Red carpet reporters peppered Met Gala invitees with questions as they walked up to the party inside the Metropolitan Museum on Monday night. But one guest was asked a question unlike any other.
Laurie Cumbo, the recently appointed commissioner of New York’s Department of Cultural Affairs, said “yes” to a surprise engagement proposal from her partner on the museum steps. Former assembly candidate Bobby Digi Olisa, Cumbo’s partner of seven years, dropped to a knee as onlookers cheered. The whole thing was caught on video.
The commissioner, still in awe, spoke with reporters minutes after the engagement.
“I didn’t know it was going to happen tonight,” she told Entertainment Tonight. “We’ve been talking about it. We’ve been through so much and this is such an honor and this is such a blessing.”
For Cumbo, the night was already imbued with extra significance. The last time she attended the Met Gala, she explained, was when she was working for the museum as an intern at age 15.

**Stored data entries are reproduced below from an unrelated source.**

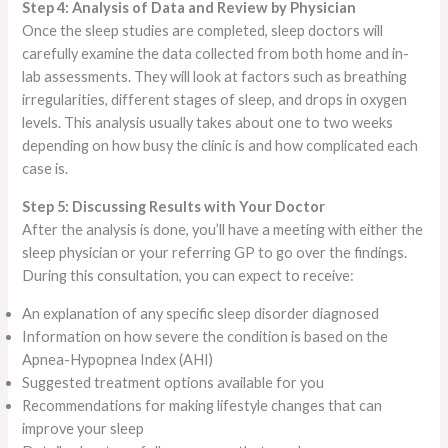
Step 4: Analysis of Data and Review by Physician
Once the sleep studies are completed, sleep doctors will
carefully examine the data collected from both home and in-
lab assessments. They will look at factors such as breathing
irregularities, different stages of sleep, and drops in oxygen
levels. This analysis usually takes about one to two weeks
depending on how busy the clinic is and how complicated each
case is.
Step 5: Discussing Results with Your Doctor
After the analysis is done, you’ll have a meeting with either the
sleep physician or your referring GP to go over the findings.
During this consultation, you can expect to receive:
An explanation of any specific sleep disorder diagnosed
Information on how severe the condition is based on the
Apnea-Hypopnea Index (AHI)
Suggested treatment options available for you
Recommendations for making lifestyle changes that can
improve your sleep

“Now I’m coming back, with my now-husband, as the commissioner of the New York City Department of Cultural Affairs,” Cumbo said. “It’s a full-circle moment.”
“You know, it’s always like trying to wait for the right time. So when is the right time considering everything that’s going on worldwide? So I was just like, ‘Today we’re going to make it happen,’” Digi Olisa told the Associated Press.
Digi Olisa isn’t the first person to pop the question at the event. Rapper 2 Chainz proposed to his girlfriend Kesha Ward on the Met Gala steps in 2018, and Donald Trump got engaged to Melania Trump at the event in 2004. The theme of the latter event was “Dangerous Liaisons.”
New York City Mayor Eric Adams named Cumbo the city’s culture czar in March, a move that proved somewhat controversial among community leaders. Fresh off a seven-year tenure as New York City council member, Cumbo came under fire in 2021 for opposing a bill that allows non-citizens to vote. Prior to her political career, Cumbo ran the Brooklyn-based Museum of Contemporary African Diaspora Arts, which she founded in 1999.
Adams also attended the Met gala Monday, showing up in a tuxedo emblazoned with the phrase “End Gun Violence,” which was designed by Nigerian-born, Brooklyn-based artist Láolú Senbanjo. The mayor previously wore a piece of Senbanjo-designed clothing for a 2019 Ralph Lauren fashion show at the Museum of Modern Art.